Dari beberapa pendapat ulama diatas tampak bahwa bahwa perbedaan kaidah fiqih dan ushul fiqih secara konkrit terletak pada obyek nya. obyek kaidah fiqih adalah perbuatan mukallaf, sedangkan obyek ushul fiqih adalah dalil sumber hukum. Selain itu, perbedaan kaidah fiqih dengan ushul fiqih dapat dilihat dari cara atau proses pembentukannya.
Masih menurut Ali Ahmad al-Nadawi, terdapat beberapa keistimewaan qawa'id fiqhiyyah yang tidak terdapat dalam qawa'id usuliyyah yaitu sebagai berikut :
- Kaidah fiqih dapat memelihara dan menghimpun berbagai masalah yang sama, juga sebagai barometer dalam mengidentifikasi berbagai hukum yang masuk dalam ruang lingkupnya.
- Kaidah fiqih dapat menunjukkan bahwa hukum-hukum yang illatnya sama meskipun berbeda-beda hukum merupakan satu jenis 'illat dan maslahat.
- Sebagian besar masalah ushul fiqih todak mengkaji hikmah tasyri' dan maksudnya, tetapi mengkaji bagaimana mengeluarkan hukum dari lafal-lafal pembuat syari'at dengan menggunakan kaidah ushul fiqih yang mungkin dapat mengeluarkan hukum furu' dari lafal-lafal syari' tersebut. Sebaliknya, qawa'id fiqhiyyah mengkaji maksud-maksud syara' secara umum maupun khusus, juga sebagai parameter dalam mengidentifikasi rahasi-rahasia hukum dan hikmah-hikmah nya.
Kadang-kadang kaidah usuliyyah dengan kaidah fiqhiyyah berbaur. Artinya, terdapat kaidah yang berposiisi ganda, di satu sisi kaidah tersebut sebagai kaidah fiqhiyyah, sedangkan di sisi lainnya juga berposisi sebagai kaidah usuliyyah. Misalnya dalam masalah sadd al-dari'ah dan 'urf, yaitu apabila sadd al-dari'ah dipandang sebagai dalil syara' karena memperhatikan ruang lingkupnya, maka ia disebut kaidah usuliyyah. Namun apabila dipandang sebagai perbuatan mukallaf, maka ia disebut kaidah fiqhiyyah.

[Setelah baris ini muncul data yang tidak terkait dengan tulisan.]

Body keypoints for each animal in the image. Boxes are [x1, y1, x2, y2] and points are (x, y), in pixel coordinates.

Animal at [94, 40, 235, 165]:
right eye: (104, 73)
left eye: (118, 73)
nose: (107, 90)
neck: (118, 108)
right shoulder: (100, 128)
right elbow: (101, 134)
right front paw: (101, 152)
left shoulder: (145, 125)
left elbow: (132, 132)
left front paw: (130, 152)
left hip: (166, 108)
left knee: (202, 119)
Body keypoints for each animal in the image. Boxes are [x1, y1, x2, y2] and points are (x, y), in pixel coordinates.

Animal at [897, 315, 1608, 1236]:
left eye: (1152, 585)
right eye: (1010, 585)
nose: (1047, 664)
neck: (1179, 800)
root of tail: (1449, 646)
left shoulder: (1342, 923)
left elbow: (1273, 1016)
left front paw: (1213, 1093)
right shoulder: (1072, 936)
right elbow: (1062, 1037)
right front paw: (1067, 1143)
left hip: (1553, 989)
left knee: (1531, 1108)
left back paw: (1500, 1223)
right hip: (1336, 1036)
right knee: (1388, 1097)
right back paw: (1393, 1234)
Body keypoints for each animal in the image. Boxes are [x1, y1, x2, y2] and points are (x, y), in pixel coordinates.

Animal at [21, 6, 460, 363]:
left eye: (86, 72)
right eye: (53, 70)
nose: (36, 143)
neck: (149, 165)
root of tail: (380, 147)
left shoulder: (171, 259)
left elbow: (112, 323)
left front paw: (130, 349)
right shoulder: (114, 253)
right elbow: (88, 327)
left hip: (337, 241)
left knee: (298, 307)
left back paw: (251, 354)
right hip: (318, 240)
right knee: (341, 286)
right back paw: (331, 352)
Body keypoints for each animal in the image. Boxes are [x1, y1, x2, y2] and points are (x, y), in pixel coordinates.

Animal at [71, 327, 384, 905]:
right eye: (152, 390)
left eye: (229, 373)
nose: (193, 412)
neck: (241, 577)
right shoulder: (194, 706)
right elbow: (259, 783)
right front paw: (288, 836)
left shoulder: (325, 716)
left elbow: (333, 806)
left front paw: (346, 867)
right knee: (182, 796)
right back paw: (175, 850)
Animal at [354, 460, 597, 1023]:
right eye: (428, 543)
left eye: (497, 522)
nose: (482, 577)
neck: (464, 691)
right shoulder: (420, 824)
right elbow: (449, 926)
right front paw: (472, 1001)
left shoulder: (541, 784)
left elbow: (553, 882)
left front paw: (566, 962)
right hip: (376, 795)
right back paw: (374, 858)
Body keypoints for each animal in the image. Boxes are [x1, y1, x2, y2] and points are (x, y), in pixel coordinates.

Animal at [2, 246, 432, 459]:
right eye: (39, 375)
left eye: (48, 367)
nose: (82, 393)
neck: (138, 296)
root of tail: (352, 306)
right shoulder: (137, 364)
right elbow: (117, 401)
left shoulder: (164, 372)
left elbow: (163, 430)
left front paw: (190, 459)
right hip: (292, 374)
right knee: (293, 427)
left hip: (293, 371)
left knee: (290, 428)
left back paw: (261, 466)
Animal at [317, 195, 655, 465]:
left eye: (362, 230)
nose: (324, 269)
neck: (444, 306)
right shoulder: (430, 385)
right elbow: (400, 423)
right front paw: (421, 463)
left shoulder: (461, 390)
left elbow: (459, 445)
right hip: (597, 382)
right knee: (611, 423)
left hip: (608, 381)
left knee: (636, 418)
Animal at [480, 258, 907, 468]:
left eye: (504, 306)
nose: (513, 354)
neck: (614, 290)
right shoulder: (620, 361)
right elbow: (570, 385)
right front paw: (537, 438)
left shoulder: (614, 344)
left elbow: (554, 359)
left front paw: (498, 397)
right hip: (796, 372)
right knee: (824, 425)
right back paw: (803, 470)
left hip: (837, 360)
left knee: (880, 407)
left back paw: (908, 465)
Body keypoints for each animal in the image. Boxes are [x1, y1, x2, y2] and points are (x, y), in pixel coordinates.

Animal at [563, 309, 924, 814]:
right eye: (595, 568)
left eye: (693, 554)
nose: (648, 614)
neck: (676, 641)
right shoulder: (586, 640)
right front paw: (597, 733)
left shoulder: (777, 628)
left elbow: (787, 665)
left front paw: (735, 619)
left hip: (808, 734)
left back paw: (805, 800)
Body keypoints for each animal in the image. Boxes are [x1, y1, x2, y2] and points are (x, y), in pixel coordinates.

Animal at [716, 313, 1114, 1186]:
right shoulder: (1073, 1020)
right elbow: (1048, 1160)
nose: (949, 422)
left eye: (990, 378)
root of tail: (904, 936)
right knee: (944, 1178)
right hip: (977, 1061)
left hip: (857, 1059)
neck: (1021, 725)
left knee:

Dalam masalah ini apabila dikatakan bahwa : "setiap mubah yang dapat membawa kepada yang haram hukumnya haram" sebagai sadd aldhari'ah, maka ia disebut kaidah fiqhiyyah. Namun apabila dikatakan bahwa : "dalil yang menetapkan perkara yang haram menetapkan pula keharaman perkara yang dapat membawa kepada yang haram", maka ia disebut kaidah usuliyyah.